ACTION ITEM
For the data below, give the number of lines that include the word "generated" and nothing else.

(Pictures paired with source code)

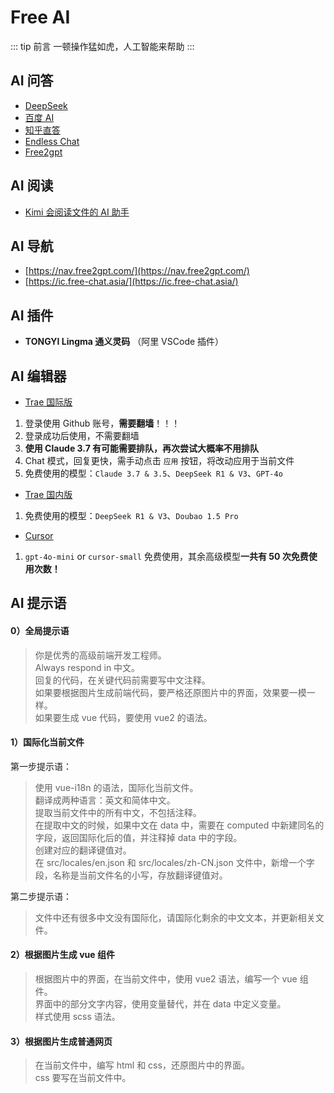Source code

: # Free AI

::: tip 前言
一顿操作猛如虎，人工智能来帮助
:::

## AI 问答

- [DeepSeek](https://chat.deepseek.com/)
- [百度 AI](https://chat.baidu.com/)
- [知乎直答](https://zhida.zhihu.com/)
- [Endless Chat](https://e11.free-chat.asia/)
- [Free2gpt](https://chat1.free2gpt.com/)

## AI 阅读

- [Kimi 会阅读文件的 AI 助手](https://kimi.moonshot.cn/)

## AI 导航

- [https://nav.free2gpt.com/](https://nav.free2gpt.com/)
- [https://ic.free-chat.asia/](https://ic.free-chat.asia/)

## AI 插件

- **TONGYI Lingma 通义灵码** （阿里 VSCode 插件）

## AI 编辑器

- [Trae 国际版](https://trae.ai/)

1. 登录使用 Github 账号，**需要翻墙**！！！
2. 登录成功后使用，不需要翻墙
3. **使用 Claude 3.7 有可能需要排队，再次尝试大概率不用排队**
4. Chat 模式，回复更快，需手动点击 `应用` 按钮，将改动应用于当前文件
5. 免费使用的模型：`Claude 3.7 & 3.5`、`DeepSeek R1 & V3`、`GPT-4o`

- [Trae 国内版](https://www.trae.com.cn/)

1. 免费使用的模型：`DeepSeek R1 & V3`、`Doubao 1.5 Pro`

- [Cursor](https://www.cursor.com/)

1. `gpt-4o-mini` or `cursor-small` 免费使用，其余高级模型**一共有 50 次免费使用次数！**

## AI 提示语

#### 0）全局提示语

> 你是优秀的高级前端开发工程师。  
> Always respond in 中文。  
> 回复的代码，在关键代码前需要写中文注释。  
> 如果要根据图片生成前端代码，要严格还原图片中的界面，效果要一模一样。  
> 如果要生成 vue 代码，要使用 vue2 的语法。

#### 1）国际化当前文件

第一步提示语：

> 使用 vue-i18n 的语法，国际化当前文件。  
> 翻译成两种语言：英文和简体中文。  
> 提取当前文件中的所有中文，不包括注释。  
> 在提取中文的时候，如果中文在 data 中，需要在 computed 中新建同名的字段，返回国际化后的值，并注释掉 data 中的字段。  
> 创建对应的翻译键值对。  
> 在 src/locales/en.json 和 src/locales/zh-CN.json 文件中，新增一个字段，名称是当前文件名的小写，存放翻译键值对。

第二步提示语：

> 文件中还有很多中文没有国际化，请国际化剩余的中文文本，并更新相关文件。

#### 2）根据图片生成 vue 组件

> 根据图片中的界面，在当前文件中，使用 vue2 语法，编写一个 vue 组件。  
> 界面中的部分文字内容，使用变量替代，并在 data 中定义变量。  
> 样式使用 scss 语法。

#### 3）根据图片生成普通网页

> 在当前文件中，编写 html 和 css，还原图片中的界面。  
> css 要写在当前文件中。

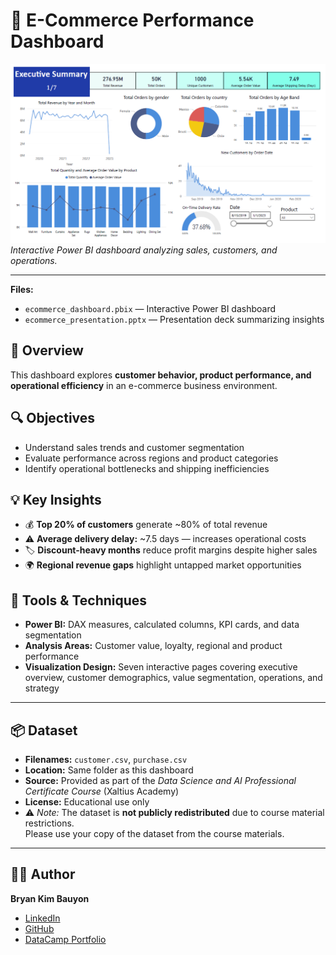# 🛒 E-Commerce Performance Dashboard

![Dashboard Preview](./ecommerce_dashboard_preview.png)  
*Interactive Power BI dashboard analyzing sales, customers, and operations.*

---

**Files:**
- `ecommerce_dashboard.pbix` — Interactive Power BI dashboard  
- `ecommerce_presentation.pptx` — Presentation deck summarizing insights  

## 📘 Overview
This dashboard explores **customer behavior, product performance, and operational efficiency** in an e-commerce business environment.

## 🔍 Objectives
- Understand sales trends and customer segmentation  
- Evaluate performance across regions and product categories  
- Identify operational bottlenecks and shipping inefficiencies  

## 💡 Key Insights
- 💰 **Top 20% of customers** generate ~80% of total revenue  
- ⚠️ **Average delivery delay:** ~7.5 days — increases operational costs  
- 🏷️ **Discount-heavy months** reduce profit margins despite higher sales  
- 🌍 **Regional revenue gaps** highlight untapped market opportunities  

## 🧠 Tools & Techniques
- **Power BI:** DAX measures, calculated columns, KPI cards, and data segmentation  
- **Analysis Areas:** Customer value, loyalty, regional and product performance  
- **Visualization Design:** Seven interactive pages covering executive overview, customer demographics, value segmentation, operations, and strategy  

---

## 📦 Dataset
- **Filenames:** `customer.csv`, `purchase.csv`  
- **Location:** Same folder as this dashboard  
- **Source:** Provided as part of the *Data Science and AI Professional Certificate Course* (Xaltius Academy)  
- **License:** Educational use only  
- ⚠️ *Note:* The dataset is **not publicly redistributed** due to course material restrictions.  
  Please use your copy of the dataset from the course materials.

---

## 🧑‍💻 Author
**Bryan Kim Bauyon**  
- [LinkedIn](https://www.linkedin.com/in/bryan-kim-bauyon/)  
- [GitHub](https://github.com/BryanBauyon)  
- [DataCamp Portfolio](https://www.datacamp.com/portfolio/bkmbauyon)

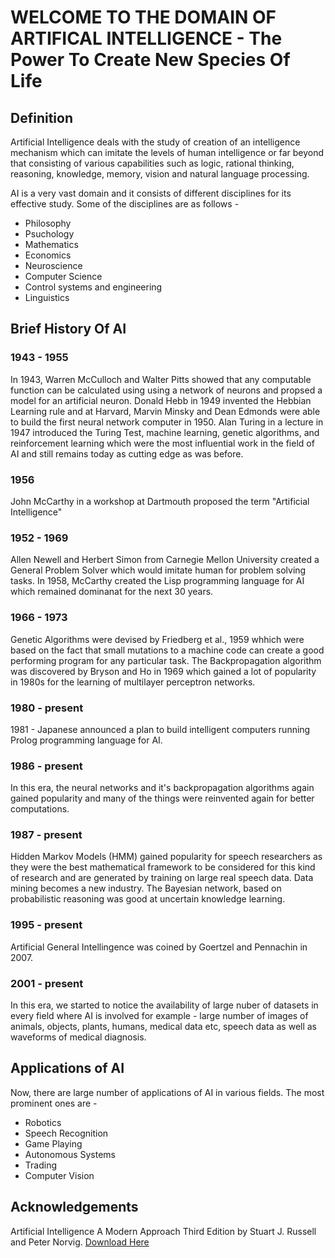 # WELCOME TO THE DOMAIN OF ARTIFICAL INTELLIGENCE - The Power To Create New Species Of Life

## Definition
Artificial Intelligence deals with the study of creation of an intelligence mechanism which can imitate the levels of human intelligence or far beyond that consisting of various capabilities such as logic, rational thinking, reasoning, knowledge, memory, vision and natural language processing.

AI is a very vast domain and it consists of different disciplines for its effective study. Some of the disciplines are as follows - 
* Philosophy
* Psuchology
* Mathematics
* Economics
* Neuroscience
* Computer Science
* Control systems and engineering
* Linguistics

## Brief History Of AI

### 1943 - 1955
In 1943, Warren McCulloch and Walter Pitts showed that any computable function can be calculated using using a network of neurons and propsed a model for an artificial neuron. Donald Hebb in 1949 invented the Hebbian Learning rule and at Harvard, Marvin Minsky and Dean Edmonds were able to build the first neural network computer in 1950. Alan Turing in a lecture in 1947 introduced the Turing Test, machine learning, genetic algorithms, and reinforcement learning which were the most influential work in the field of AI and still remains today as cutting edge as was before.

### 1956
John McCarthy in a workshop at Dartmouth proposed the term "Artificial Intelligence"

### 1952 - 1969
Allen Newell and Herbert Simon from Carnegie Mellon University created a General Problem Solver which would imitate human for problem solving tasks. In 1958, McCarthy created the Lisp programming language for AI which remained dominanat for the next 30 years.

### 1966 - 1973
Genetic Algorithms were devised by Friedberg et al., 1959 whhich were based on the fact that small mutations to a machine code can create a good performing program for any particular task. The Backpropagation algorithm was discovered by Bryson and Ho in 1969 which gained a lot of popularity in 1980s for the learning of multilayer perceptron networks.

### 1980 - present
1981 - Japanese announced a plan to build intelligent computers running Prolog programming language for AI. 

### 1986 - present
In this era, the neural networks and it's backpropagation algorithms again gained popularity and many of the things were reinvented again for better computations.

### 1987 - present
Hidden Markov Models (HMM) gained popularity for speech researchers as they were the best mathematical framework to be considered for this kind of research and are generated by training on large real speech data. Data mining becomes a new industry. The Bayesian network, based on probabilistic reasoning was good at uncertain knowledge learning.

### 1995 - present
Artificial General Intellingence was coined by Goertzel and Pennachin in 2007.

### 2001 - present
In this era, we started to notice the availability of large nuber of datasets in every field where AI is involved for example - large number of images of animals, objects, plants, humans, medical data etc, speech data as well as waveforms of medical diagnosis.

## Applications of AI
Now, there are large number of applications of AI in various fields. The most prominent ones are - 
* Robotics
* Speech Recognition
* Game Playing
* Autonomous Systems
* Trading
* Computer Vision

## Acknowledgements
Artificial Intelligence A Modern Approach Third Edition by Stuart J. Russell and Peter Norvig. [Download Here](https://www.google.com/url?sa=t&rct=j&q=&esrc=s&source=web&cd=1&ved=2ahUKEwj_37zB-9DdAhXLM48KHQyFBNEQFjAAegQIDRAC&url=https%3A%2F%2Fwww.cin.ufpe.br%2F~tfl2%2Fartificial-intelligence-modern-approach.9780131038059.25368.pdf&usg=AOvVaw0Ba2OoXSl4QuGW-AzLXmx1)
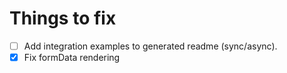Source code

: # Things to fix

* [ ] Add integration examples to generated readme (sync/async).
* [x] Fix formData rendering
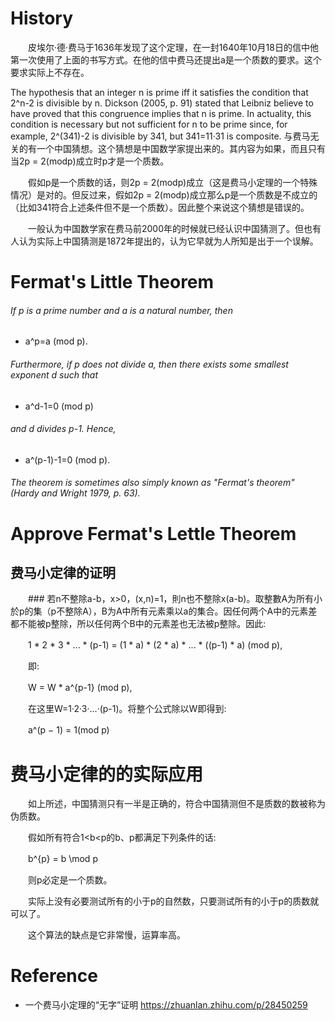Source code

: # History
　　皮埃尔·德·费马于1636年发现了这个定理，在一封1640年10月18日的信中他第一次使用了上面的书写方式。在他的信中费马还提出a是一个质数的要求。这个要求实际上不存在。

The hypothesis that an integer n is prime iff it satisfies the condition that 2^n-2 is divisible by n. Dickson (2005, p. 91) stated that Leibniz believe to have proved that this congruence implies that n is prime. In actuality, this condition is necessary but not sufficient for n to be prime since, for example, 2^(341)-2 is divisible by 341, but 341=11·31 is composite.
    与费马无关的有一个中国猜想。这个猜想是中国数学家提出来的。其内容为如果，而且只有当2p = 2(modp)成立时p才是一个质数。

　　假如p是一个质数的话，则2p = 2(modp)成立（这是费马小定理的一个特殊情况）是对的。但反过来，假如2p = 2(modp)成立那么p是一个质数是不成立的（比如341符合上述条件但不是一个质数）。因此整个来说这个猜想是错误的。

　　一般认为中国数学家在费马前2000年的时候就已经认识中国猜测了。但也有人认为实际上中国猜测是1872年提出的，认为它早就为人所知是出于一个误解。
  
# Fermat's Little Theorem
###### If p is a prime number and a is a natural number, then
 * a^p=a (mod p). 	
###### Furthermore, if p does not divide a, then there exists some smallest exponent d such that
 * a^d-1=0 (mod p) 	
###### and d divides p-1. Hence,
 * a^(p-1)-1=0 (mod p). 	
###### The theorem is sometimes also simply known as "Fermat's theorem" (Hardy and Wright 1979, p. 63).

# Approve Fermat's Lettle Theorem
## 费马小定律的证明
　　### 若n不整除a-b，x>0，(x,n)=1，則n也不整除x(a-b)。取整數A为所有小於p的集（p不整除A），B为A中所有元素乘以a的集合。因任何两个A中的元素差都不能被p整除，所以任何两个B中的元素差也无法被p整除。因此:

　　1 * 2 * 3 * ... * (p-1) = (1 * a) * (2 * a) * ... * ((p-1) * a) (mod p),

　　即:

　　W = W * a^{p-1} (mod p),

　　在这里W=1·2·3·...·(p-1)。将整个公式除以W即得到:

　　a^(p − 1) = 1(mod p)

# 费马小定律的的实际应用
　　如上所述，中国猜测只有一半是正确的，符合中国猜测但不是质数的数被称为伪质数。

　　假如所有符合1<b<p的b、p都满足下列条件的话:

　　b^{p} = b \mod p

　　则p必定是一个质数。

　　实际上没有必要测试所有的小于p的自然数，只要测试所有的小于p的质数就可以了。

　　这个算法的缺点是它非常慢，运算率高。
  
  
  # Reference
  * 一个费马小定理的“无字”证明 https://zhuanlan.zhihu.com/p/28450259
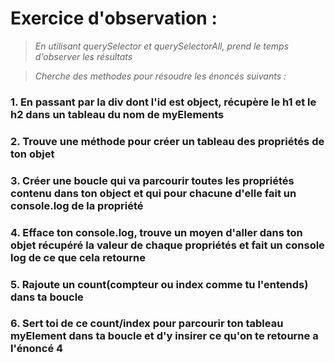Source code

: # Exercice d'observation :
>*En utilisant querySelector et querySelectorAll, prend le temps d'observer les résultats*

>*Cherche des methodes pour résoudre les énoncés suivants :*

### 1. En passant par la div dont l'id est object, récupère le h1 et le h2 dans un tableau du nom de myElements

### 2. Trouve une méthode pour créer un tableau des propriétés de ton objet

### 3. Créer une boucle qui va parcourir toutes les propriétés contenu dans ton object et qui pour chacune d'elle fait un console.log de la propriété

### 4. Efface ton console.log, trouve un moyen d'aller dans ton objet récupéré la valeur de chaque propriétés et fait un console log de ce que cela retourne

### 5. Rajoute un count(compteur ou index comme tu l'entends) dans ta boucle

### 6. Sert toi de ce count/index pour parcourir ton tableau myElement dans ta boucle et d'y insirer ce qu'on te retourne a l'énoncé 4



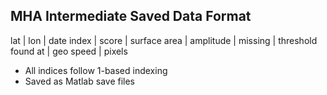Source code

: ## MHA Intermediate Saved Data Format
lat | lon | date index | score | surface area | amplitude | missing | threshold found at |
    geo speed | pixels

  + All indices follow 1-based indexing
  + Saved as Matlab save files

ANSWER FOR THIS EXERCISE
2